WORK ITEM. Reproduce every line of text in the material below verbatim, preserving its original line breaks and order.

[Opening TASK DATA section]

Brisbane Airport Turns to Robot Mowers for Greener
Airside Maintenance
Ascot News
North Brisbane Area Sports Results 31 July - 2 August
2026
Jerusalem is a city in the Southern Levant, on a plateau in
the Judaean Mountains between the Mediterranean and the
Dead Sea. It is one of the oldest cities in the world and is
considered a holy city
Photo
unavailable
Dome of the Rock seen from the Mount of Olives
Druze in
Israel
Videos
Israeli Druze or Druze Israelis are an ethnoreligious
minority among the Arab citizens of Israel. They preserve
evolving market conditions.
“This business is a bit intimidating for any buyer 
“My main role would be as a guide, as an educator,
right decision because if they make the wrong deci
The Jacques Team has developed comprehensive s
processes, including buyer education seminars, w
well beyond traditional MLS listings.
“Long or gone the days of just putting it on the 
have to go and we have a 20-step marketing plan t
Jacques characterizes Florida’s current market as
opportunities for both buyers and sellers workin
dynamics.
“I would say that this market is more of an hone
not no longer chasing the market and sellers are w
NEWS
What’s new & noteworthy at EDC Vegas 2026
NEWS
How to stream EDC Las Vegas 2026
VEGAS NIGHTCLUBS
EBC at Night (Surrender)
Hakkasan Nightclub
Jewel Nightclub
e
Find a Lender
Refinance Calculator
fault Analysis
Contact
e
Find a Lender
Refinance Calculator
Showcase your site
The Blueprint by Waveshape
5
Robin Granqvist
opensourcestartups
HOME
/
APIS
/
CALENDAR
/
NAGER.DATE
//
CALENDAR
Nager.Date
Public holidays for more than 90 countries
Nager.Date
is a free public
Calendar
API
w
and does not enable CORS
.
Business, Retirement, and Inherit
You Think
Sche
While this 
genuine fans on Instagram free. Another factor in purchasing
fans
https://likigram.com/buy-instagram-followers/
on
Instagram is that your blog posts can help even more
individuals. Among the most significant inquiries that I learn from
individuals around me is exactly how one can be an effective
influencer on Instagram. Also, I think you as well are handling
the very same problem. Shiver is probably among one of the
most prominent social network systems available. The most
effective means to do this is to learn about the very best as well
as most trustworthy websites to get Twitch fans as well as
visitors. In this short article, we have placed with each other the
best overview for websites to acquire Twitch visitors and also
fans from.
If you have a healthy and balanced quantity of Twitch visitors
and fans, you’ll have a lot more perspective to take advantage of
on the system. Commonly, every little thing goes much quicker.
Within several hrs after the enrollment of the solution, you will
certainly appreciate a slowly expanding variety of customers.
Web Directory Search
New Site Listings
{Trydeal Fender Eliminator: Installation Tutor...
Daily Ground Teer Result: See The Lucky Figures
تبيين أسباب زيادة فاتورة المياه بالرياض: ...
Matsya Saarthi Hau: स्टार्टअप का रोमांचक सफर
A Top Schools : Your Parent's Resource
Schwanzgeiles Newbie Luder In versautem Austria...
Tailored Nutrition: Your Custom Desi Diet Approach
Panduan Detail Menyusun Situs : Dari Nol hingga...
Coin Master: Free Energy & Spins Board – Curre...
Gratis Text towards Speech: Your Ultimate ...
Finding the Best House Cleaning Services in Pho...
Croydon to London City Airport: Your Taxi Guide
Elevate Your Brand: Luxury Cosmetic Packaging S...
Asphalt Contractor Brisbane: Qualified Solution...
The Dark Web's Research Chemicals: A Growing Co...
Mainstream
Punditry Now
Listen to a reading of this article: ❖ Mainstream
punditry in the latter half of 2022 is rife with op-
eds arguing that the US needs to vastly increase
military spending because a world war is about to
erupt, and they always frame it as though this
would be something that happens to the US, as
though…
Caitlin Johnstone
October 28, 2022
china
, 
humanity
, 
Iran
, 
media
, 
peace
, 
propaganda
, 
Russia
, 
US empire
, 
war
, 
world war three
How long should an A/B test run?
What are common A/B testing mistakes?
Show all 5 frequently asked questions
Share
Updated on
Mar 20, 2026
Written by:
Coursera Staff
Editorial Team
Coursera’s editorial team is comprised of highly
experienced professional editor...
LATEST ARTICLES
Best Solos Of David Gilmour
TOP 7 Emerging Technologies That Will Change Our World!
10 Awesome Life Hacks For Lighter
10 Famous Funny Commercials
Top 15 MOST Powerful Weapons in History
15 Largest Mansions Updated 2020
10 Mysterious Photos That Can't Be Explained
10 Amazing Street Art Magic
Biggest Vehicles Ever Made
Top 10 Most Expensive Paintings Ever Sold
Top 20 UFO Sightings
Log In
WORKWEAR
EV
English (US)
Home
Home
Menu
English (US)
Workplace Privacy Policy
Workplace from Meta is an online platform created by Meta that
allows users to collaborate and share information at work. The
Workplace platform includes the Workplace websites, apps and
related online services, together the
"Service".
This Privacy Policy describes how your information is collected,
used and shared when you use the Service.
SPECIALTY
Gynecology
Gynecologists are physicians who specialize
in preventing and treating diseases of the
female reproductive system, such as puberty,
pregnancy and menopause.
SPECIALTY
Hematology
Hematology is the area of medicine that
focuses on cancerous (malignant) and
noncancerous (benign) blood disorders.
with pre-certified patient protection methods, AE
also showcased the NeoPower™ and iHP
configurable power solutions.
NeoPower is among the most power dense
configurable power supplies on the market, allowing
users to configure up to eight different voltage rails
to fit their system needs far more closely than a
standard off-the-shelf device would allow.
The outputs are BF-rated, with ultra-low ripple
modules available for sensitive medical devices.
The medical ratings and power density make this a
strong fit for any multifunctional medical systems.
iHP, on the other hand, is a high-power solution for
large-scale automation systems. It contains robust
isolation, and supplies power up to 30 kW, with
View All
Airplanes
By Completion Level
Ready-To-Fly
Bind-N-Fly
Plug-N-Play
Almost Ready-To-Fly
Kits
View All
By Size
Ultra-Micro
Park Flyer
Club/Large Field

[Closing TASK DATA section]

RESPONSE TO THE EXERCISE.
Brisbane Airport Turns to Robot Mowers for Greener
Airside Maintenance
Ascot News
North Brisbane Area Sports Results 31 July - 2 August
2026
Jerusalem is a city in the Southern Levant, on a plateau in
the Judaean Mountains between the Mediterranean and the
Dead Sea. It is one of the oldest cities in the world and is
considered a holy city
Photo
unavailable
Dome of the Rock seen from the Mount of Olives
Druze in
Israel
Videos
Israeli Druze or Druze Israelis are an ethnoreligious
minority among the Arab citizens of Israel. They preserve
evolving market conditions.
“This business is a bit intimidating for any buyer 
“My main role would be as a guide, as an educator,
right decision because if they make the wrong deci
The Jacques Team has developed comprehensive s
processes, including buyer education seminars, w
well beyond traditional MLS listings.
“Long or gone the days of just putting it on the 
have to go and we have a 20-step marketing plan t
Jacques characterizes Florida’s current market as
opportunities for both buyers and sellers workin
dynamics.
“I would say that this market is more of an hone
not no longer chasing the market and sellers are w
NEWS
What’s new & noteworthy at EDC Vegas 2026
NEWS
How to stream EDC Las Vegas 2026
VEGAS NIGHTCLUBS
EBC at Night (Surrender)
Hakkasan Nightclub
Jewel Nightclub
e
Find a Lender
Refinance Calculator
fault Analysis
Contact
e
Find a Lender
Refinance Calculator
Showcase your site
The Blueprint by Waveshape
5
Robin Granqvist
opensourcestartups
HOME
/
APIS
/
CALENDAR
/
NAGER.DATE
//
CALENDAR
Nager.Date
Public holidays for more than 90 countries
Nager.Date
is a free public
Calendar
API
w
and does not enable CORS
.
Business, Retirement, and Inherit
You Think
Sche
While this 
genuine fans on Instagram free. Another factor in purchasing
fans
https://likigram.com/buy-instagram-followers/
on
Instagram is that your blog posts can help even more
individuals. Among the most significant inquiries that I learn from
individuals around me is exactly how one can be an effective
influencer on Instagram. Also, I think you as well are handling
the very same problem. Shiver is probably among one of the
most prominent social network systems available. The most
effective means to do this is to learn about the very best as well
as most trustworthy websites to get Twitch fans as well as
visitors. In this short article, we have placed with each other the
best overview for websites to acquire Twitch visitors and also
fans from.
If you have a healthy and balanced quantity of Twitch visitors
and fans, you’ll have a lot more perspective to take advantage of
on the system. Commonly, every little thing goes much quicker.
Within several hrs after the enrollment of the solution, you will
certainly appreciate a slowly expanding variety of customers.
Web Directory Search
New Site Listings
{Trydeal Fender Eliminator: Installation Tutor...
Daily Ground Teer Result: See The Lucky Figures
تبيين أسباب زيادة فاتورة المياه بالرياض: ...
Matsya Saarthi Hau: स्टार्टअप का रोमांचक सफर
A Top Schools : Your Parent's Resource
Schwanzgeiles Newbie Luder In versautem Austria...
Tailored Nutrition: Your Custom Desi Diet Approach
Panduan Detail Menyusun Situs : Dari Nol hingga...
Coin Master: Free Energy & Spins Board – Curre...
Gratis Text towards Speech: Your Ultimate ...
Finding the Best House Cleaning Services in Pho...
Croydon to London City Airport: Your Taxi Guide
Elevate Your Brand: Luxury Cosmetic Packaging S...
Asphalt Contractor Brisbane: Qualified Solution...
The Dark Web's Research Chemicals: A Growing Co...
Mainstream
Punditry Now
Listen to a reading of this article: ❖ Mainstream
punditry in the latter half of 2022 is rife with op-
eds arguing that the US needs to vastly increase
military spending because a world war is about to
erupt, and they always frame it as though this
would be something that happens to the US, as
though…
Caitlin Johnstone
October 28, 2022
china
, 
humanity
, 
Iran
, 
media
, 
peace
, 
propaganda
, 
Russia
, 
US empire
, 
war
, 
world war three
How long should an A/B test run?
What are common A/B testing mistakes?
Show all 5 frequently asked questions
Share
Updated on
Mar 20, 2026
Written by:
Coursera Staff
Editorial Team
Coursera’s editorial team is comprised of highly
experienced professional editor...
LATEST ARTICLES
Best Solos Of David Gilmour
TOP 7 Emerging Technologies That Will Change Our World!
10 Awesome Life Hacks For Lighter
10 Famous Funny Commercials
Top 15 MOST Powerful Weapons in History
15 Largest Mansions Updated 2020
10 Mysterious Photos That Can't Be Explained
10 Amazing Street Art Magic
Biggest Vehicles Ever Made
Top 10 Most Expensive Paintings Ever Sold
Top 20 UFO Sightings
Log In
WORKWEAR
EV
English (US)
Home
Home
Menu
English (US)
Workplace Privacy Policy
Workplace from Meta is an online platform created by Meta that
allows users to collaborate and share information at work. The
Workplace platform includes the Workplace websites, apps and
related online services, together the
"Service".
This Privacy Policy describes how your information is collected,
used and shared when you use the Service.
SPECIALTY
Gynecology
Gynecologists are physicians who specialize
in preventing and treating diseases of the
female reproductive system, such as puberty,
pregnancy and menopause.
SPECIALTY
Hematology
Hematology is the area of medicine that
focuses on cancerous (malignant) and
noncancerous (benign) blood disorders.
with pre-certified patient protection methods, AE
also showcased the NeoPower™ and iHP
configurable power solutions.
NeoPower is among the most power dense
configurable power supplies on the market, allowing
users to configure up to eight different voltage rails
to fit their system needs far more closely than a
standard off-the-shelf device would allow.
The outputs are BF-rated, with ultra-low ripple
modules available for sensitive medical devices.
The medical ratings and power density make this a
strong fit for any multifunctional medical systems.
iHP, on the other hand, is a high-power solution for
large-scale automation systems. It contains robust
isolation, and supplies power up to 30 kW, with
View All
Airplanes
By Completion Level
Ready-To-Fly
Bind-N-Fly
Plug-N-Play
Almost Ready-To-Fly
Kits
View All
By Size
Ultra-Micro
Park Flyer
Club/Large Field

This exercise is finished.